**Collected data entries**

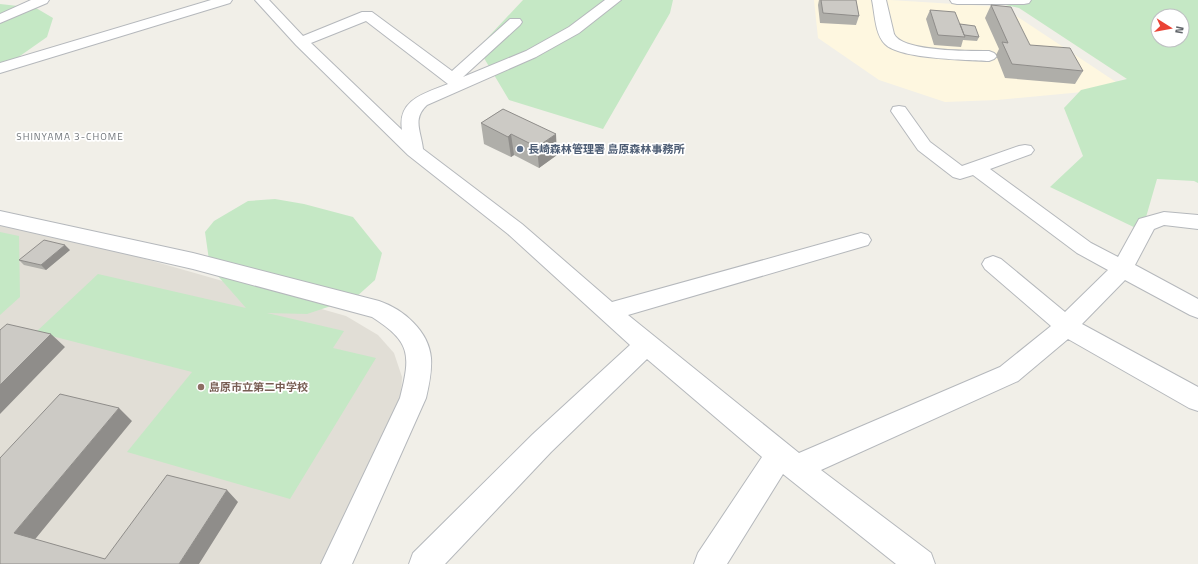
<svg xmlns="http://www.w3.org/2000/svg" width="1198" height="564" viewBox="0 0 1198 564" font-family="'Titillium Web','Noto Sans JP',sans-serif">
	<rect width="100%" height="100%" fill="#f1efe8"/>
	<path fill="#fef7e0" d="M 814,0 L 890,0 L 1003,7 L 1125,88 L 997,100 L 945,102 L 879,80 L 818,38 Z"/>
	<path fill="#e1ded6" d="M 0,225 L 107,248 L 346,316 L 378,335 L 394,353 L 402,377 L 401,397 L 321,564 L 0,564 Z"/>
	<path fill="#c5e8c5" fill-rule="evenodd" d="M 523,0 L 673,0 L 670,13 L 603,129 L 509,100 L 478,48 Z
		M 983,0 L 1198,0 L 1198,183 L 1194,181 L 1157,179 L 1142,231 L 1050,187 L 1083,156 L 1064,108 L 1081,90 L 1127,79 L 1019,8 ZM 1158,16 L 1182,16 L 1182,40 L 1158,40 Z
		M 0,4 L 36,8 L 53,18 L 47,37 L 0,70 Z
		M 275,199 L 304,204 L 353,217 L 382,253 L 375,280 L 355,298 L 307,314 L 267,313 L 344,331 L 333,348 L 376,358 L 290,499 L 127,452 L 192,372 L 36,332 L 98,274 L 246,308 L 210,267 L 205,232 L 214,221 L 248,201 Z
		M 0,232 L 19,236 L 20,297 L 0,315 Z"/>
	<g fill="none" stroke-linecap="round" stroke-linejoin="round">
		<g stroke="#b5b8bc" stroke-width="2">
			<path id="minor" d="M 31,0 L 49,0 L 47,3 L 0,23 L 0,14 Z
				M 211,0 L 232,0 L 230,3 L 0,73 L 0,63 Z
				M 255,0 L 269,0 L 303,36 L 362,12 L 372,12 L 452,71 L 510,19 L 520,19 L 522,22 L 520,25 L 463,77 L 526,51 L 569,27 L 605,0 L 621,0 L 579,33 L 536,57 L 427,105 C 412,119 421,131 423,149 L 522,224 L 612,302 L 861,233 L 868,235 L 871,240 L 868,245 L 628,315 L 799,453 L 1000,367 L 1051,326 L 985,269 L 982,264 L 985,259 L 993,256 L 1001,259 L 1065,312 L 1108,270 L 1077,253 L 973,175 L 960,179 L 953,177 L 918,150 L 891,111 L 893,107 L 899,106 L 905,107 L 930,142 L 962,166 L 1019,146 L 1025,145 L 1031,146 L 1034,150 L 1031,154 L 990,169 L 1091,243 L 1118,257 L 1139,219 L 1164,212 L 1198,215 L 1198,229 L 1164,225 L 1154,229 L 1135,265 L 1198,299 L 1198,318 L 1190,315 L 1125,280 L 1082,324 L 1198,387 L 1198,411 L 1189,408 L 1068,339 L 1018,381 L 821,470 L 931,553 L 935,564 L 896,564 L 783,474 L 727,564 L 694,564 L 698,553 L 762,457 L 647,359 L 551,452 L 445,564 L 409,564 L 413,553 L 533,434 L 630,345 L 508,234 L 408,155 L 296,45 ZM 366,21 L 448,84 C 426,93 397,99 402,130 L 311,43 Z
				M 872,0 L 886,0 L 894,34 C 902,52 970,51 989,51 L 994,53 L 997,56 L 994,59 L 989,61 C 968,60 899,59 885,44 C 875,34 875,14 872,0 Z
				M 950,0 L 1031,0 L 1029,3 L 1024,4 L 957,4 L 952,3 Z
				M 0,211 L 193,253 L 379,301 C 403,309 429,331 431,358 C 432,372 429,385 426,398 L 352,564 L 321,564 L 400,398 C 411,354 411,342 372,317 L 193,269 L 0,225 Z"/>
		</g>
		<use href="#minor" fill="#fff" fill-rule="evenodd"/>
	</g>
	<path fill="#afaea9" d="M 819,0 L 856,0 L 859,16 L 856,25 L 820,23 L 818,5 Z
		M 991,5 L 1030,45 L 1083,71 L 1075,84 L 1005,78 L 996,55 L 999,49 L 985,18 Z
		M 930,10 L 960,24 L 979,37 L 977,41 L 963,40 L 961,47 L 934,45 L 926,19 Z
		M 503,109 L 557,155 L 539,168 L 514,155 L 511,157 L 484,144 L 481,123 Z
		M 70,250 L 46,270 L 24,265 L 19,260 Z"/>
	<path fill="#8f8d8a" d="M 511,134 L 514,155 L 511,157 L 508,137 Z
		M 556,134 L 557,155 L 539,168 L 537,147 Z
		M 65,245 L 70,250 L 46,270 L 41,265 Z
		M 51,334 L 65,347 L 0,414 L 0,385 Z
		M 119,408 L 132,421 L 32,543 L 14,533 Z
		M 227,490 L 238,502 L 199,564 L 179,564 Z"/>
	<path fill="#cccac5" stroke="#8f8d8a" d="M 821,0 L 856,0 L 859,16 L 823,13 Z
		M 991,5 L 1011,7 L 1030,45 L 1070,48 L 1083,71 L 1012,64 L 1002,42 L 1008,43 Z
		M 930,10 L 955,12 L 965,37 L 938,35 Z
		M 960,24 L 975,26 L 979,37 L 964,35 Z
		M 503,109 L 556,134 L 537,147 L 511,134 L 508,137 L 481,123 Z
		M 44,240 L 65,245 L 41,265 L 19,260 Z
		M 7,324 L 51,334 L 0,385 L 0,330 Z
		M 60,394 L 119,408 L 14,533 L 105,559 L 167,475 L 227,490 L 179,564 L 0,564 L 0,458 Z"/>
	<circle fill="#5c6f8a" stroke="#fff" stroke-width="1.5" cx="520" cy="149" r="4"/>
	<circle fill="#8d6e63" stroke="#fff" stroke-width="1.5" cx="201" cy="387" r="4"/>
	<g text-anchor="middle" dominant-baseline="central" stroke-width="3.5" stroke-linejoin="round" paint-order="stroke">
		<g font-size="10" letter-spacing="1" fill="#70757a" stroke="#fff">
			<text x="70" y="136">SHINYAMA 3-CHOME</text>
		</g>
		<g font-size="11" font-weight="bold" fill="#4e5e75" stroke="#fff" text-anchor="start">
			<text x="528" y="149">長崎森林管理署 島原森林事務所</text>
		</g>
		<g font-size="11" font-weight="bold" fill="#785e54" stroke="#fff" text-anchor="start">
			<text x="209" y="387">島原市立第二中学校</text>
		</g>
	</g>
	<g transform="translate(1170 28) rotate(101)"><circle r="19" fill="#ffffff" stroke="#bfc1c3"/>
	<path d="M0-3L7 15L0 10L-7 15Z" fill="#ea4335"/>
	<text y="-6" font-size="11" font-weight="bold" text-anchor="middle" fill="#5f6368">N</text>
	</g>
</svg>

**WHAT YOU NEED TO DO**
Pictures are to be omitted; set down the rest of the entries exactly as given.

**ANSWER SECTION**
<svg xmlns="http://www.w3.org/2000/svg" width="1198" height="564" viewBox="0 0 1198 564" font-family="'Titillium Web','Noto Sans JP',sans-serif">
	<rect width="100%" height="100%" fill="#f1efe8"/>
	<path fill="#fef7e0" d="M 814,0 L 890,0 L 1003,7 L 1125,88 L 997,100 L 945,102 L 879,80 L 818,38 Z"/>
	<path fill="#e1ded6" d="M 0,225 L 107,248 L 346,316 L 378,335 L 394,353 L 402,377 L 401,397 L 321,564 L 0,564 Z"/>
	<path fill="#c5e8c5" fill-rule="evenodd" d="M 523,0 L 673,0 L 670,13 L 603,129 L 509,100 L 478,48 Z
		M 983,0 L 1198,0 L 1198,183 L 1194,181 L 1157,179 L 1142,231 L 1050,187 L 1083,156 L 1064,108 L 1081,90 L 1127,79 L 1019,8 ZM 1158,16 L 1182,16 L 1182,40 L 1158,40 Z
		M 0,4 L 36,8 L 53,18 L 47,37 L 0,70 Z
		M 275,199 L 304,204 L 353,217 L 382,253 L 375,280 L 355,298 L 307,314 L 267,313 L 344,331 L 333,348 L 376,358 L 290,499 L 127,452 L 192,372 L 36,332 L 98,274 L 246,308 L 210,267 L 205,232 L 214,221 L 248,201 Z
		M 0,232 L 19,236 L 20,297 L 0,315 Z"/>
	<g fill="none" stroke-linecap="round" stroke-linejoin="round">
		<g stroke="#b5b8bc" stroke-width="2">
			<path id="minor" d="M 31,0 L 49,0 L 47,3 L 0,23 L 0,14 Z
				M 211,0 L 232,0 L 230,3 L 0,73 L 0,63 Z
				M 255,0 L 269,0 L 303,36 L 362,12 L 372,12 L 452,71 L 510,19 L 520,19 L 522,22 L 520,25 L 463,77 L 526,51 L 569,27 L 605,0 L 621,0 L 579,33 L 536,57 L 427,105 C 412,119 421,131 423,149 L 522,224 L 612,302 L 861,233 L 868,235 L 871,240 L 868,245 L 628,315 L 799,453 L 1000,367 L 1051,326 L 985,269 L 982,264 L 985,259 L 993,256 L 1001,259 L 1065,312 L 1108,270 L 1077,253 L 973,175 L 960,179 L 953,177 L 918,150 L 891,111 L 893,107 L 899,106 L 905,107 L 930,142 L 962,166 L 1019,146 L 1025,145 L 1031,146 L 1034,150 L 1031,154 L 990,169 L 1091,243 L 1118,257 L 1139,219 L 1164,212 L 1198,215 L 1198,229 L 1164,225 L 1154,229 L 1135,265 L 1198,299 L 1198,318 L 1190,315 L 1125,280 L 1082,324 L 1198,387 L 1198,411 L 1189,408 L 1068,339 L 1018,381 L 821,470 L 931,553 L 935,564 L 896,564 L 783,474 L 727,564 L 694,564 L 698,553 L 762,457 L 647,359 L 551,452 L 445,564 L 409,564 L 413,553 L 533,434 L 630,345 L 508,234 L 408,155 L 296,45 ZM 366,21 L 448,84 C 426,93 397,99 402,130 L 311,43 Z
				M 872,0 L 886,0 L 894,34 C 902,52 970,51 989,51 L 994,53 L 997,56 L 994,59 L 989,61 C 968,60 899,59 885,44 C 875,34 875,14 872,0 Z
				M 950,0 L 1031,0 L 1029,3 L 1024,4 L 957,4 L 952,3 Z
				M 0,211 L 193,253 L 379,301 C 403,309 429,331 431,358 C 432,372 429,385 426,398 L 352,564 L 321,564 L 400,398 C 411,354 411,342 372,317 L 193,269 L 0,225 Z"/>
		</g>
		<use href="#minor" fill="#fff" fill-rule="evenodd"/>
	</g>
	<path fill="#afaea9" d="M 819,0 L 856,0 L 859,16 L 856,25 L 820,23 L 818,5 Z
		M 991,5 L 1030,45 L 1083,71 L 1075,84 L 1005,78 L 996,55 L 999,49 L 985,18 Z
		M 930,10 L 960,24 L 979,37 L 977,41 L 963,40 L 961,47 L 934,45 L 926,19 Z
		M 503,109 L 557,155 L 539,168 L 514,155 L 511,157 L 484,144 L 481,123 Z
		M 70,250 L 46,270 L 24,265 L 19,260 Z"/>
	<path fill="#8f8d8a" d="M 511,134 L 514,155 L 511,157 L 508,137 Z
		M 556,134 L 557,155 L 539,168 L 537,147 Z
		M 65,245 L 70,250 L 46,270 L 41,265 Z
		M 51,334 L 65,347 L 0,414 L 0,385 Z
		M 119,408 L 132,421 L 32,543 L 14,533 Z
		M 227,490 L 238,502 L 199,564 L 179,564 Z"/>
	<path fill="#cccac5" stroke="#8f8d8a" d="M 821,0 L 856,0 L 859,16 L 823,13 Z
		M 991,5 L 1011,7 L 1030,45 L 1070,48 L 1083,71 L 1012,64 L 1002,42 L 1008,43 Z
		M 930,10 L 955,12 L 965,37 L 938,35 Z
		M 960,24 L 975,26 L 979,37 L 964,35 Z
		M 503,109 L 556,134 L 537,147 L 511,134 L 508,137 L 481,123 Z
		M 44,240 L 65,245 L 41,265 L 19,260 Z
		M 7,324 L 51,334 L 0,385 L 0,330 Z
		M 60,394 L 119,408 L 14,533 L 105,559 L 167,475 L 227,490 L 179,564 L 0,564 L 0,458 Z"/>
	<circle fill="#5c6f8a" stroke="#fff" stroke-width="1.5" cx="520" cy="149" r="4"/>
	<circle fill="#8d6e63" stroke="#fff" stroke-width="1.5" cx="201" cy="387" r="4"/>
	<g text-anchor="middle" dominant-baseline="central" stroke-width="3.5" stroke-linejoin="round" paint-order="stroke">
		<g font-size="10" letter-spacing="1" fill="#70757a" stroke="#fff">
			<text x="70" y="136">SHINYAMA 3-CHOME</text>
		</g>
		<g font-size="11" font-weight="bold" fill="#4e5e75" stroke="#fff" text-anchor="start">
			<text x="528" y="149">長崎森林管理署 島原森林事務所</text>
		</g>
		<g font-size="11" font-weight="bold" fill="#785e54" stroke="#fff" text-anchor="start">
			<text x="209" y="387">島原市立第二中学校</text>
		</g>
	</g>
	<g transform="translate(1170 28) rotate(101)"><circle r="19" fill="#ffffff" stroke="#bfc1c3"/>
	<path d="M0-3L7 15L0 10L-7 15Z" fill="#ea4335"/>
	<text y="-6" font-size="11" font-weight="bold" text-anchor="middle" fill="#5f6368">N</text>
	</g>
</svg>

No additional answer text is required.